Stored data

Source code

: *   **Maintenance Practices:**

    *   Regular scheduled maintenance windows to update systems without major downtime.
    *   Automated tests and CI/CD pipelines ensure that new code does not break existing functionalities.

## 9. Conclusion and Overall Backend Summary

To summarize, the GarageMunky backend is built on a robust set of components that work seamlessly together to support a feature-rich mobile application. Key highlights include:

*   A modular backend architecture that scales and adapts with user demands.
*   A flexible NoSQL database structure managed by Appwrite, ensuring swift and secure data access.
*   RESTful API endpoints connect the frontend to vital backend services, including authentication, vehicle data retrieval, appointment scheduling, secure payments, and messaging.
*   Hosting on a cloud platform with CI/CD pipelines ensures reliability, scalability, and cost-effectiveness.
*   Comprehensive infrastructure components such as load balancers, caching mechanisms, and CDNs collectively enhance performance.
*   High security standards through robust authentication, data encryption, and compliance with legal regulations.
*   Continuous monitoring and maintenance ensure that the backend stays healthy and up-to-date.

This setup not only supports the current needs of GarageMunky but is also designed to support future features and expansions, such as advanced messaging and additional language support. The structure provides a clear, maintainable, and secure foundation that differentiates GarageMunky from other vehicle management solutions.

● Action item: Copy range, inclusive: the line holding "scalability, and cost-effectiveness." to the line holding "with legal regulations.". Reproduce exactly those lines of the records above and no others.

● Task response:
*   Hosting on a cloud platform with CI/CD pipelines ensures reliability, scalability, and cost-effectiveness.
*   Comprehensive infrastructure components such as load balancers, caching mechanisms, and CDNs collectively enhance performance.
*   High security standards through robust authentication, data encryption, and compliance with legal regulations.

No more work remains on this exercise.